An ion channel is an integral membrane protein or more typically an assembly of several proteins. Such "multi-subunit" assemblies usually involve a circular arrangement of identical or related proteins closely packed around a water-filled pore through the plane of the membrane or lipid bilayer. While large-pore channels permit the passage of ions more or less indiscriminately, the archetypal channel pore is just one or two atoms wide at its narrowest point, it conducts a specific species of ion, such as sodium or potassium, and conveys them through the membrane single file--nearly as fast as the ions move through free fluid. Access to the pore is governed by "gates," which may be opened or closed by chemical or electrical signals, or mechanical force, depending on the variety of channel.
Because "voltage-gated" channels underlie the nerve impulse and because "transmitter-gated" channels mediate conduction across the synapses, channels are especially prominent components of the nervous system. Indeed, most of the offensive and defensive toxins that organisms have evolved for shutting down the nervous systems of predators and prey (e.g. the venoms produced by spiders, scorpions, snakes, fish, bees, sea snails and others) work by plugging ion channel pores. But ion channels figure in a wide variety of biological processes that involve rapid changes in cells. In the search for any drug, ion channels are a favorite target.
cyclic nucleotide-gated channels, Calcium-activated channels and others open in response to internal solutes and mediate cellular responses to second messengers.
Stretch-activated channels open or close in response to mechanical forces that arise from local stretching or compression of the membrane around them; for example when their cells swell or shrink.
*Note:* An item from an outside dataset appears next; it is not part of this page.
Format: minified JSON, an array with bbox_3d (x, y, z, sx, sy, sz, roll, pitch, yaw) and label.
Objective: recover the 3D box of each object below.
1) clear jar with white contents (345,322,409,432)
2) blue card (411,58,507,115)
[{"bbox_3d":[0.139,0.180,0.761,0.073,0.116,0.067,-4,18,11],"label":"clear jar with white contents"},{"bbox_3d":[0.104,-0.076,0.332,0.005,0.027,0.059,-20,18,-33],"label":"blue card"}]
Such channels are believed to underlie touch sensation and the transduction of acoustic vibrations into the sensation of sound.
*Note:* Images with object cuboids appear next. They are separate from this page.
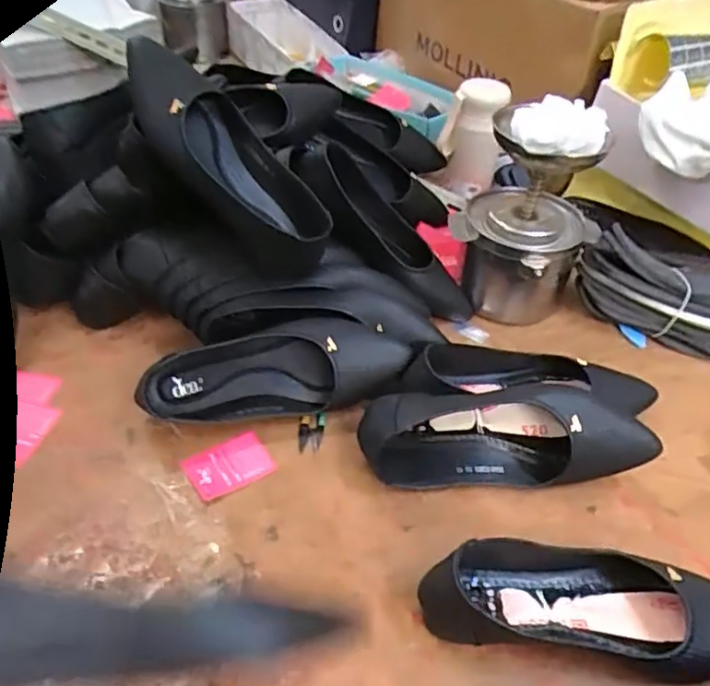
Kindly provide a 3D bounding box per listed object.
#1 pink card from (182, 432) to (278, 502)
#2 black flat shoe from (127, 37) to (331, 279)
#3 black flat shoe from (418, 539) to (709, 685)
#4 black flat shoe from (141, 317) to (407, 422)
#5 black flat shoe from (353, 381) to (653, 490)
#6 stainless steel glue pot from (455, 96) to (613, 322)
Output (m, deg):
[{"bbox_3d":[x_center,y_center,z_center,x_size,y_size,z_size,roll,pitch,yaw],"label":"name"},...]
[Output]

Certain channels respond to multiple influences. For instance, the NMDA receptor is partially activated by interaction with its ligand, glutamate, but is also votage-sensitive and only conducts when the membrane is depolarized. Some calcium-sensitive potassium channels respond to both calcium and depolarization, with an excess of one apparently being suffient to overcome an absence of the other.
Because of their small size and the difficulty of crystallizing integral membrane proteins for X-ray analysis, it is only very recently that scientists have been able to directly examine what channels "look like." Particularly in cases where the crystallography required removing channels from their membranes with detergent, many researchers regard images that have been obtained as tentative. An example is the long-awaited crystal structure of a voltage-gated potassium channel, which was reported in May 2003. One inevitable ambiguity about these structures relates to the strong evidence that channels change conformation as they operate (they open and close, for example), such that the structure in the crystal could represent any one of these operational states. Most of what researchers have deduced about channel operation so far they have established through electrophysiology, biochemistry, gene sequence comparison and mutagenesis.
The existence of ion channels was hypothesized by the British biophysicistssAlan Hodgkin and Andrew Huxley as part of their Nobel Prize-winning theory of the nerve impulse, published in 1952. Channel's existence was confirmed in the 1970s with an electrical recording technique known as the "patch clamp," which led to a Nobel Prize to Erwin Neher and Bert Sakmann, the technique's inventors. Hundreds if not thousands of researchers continue to pursue a more detailed understanding of how these enzymes work.